Pressemitteilung: Mehr Geld für Kinder statt für Blumenzwiebeln

SPD setzt Schwerpunkte in den Haushaltsberatungen

Nach intensiven Beratungen im Haushaltsausschuss hat die BVV Reinickendorf am 16. September den Bezirkshaushalt für die Jahre 2016/17 einstimmig verabschiedet. „Im Verlauf der Beratungen konnten wir viele Anregungen für die bezirklichen Schwerpunkte in den kommenden Jahre umsetzen“, lobt Gilbert Collé, Vorsitzender der SPD-Fraktion in der BVV Reinickendorf die konstruktive Zusammenarbeit zwischen dem Bezirksamt und den Fraktionen in den letzten Wochen.

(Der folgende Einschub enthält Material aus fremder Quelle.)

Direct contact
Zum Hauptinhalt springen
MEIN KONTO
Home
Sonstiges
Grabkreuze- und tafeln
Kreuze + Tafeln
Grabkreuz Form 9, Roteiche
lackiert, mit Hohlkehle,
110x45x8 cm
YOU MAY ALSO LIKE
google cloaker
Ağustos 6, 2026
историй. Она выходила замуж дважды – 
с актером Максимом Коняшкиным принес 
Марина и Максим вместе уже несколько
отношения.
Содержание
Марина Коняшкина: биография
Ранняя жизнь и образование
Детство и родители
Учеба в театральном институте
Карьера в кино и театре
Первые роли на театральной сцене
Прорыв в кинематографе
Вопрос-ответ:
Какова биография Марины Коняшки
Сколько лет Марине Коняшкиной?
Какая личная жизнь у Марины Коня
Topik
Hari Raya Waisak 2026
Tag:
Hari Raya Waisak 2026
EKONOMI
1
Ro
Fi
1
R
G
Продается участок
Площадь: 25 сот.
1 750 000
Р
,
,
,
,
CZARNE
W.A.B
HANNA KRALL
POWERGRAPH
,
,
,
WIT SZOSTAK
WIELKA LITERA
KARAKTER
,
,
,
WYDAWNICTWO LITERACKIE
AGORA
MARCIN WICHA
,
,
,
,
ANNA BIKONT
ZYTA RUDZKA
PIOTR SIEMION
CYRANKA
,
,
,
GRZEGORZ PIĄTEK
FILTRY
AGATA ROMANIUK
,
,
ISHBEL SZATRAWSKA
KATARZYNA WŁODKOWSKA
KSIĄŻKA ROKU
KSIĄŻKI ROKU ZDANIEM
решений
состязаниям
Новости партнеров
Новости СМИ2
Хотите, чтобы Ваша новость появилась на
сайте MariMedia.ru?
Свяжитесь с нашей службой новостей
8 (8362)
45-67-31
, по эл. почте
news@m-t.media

Ein Schwerpunkt der Haushaltsberatungen war die Unterbringung und Betreuung von Flüchtlingen, die in den letzten Monaten in stärkerer Zahl auch nach Reinickendorf kommen. Menschen in Not wollen wir eine sichere Obhut bieten. Sie sind uns willkommen!“, erklärt dazu der haushaltspolitische Sprecher der SPD-Fraktion, Thorsten Koch. Es kommt aber vor allem darauf an, gerade die Kinder und Jugendlichen gut zu betreuen, um die Integration zu erleichtern  und Konflikte zu vermeiden. Deshalb hat die BVV auf Vorschlag der SPD-Fraktion beschlossen, dass das Bezirksamt das ehrenamtliche Netzwerk für Flüchtlinge „Willkommen in Reinickendorf“ stärker unterstützen soll.

100.000 Euro zusätzlich für die Straßensozialarbeit gefordert

Vor allem aber fordert die SPD mehr Geld in der Straßensozialarbeit für Kinder und Jugendliche einzusetzen und hat einen Antrag eingebracht, die entsprechenden Mittel  um 100.000 Euro pro Jahr zu erhöhen. „Die Straßensozialarbeit dient aber nicht nur den Flüchtlingen, die neu zu uns kommen. Straßensozialarbeiter helfen dort wo es brennt im Bezirk. Sie tragen zu einem guten gesellschaftlichen Miteinander bei, indem sie auch bei unseren angestammten Anwohnern für Vertrauen sorgen.“, begründet Thorsten Koch den Antrag seiner Fraktion.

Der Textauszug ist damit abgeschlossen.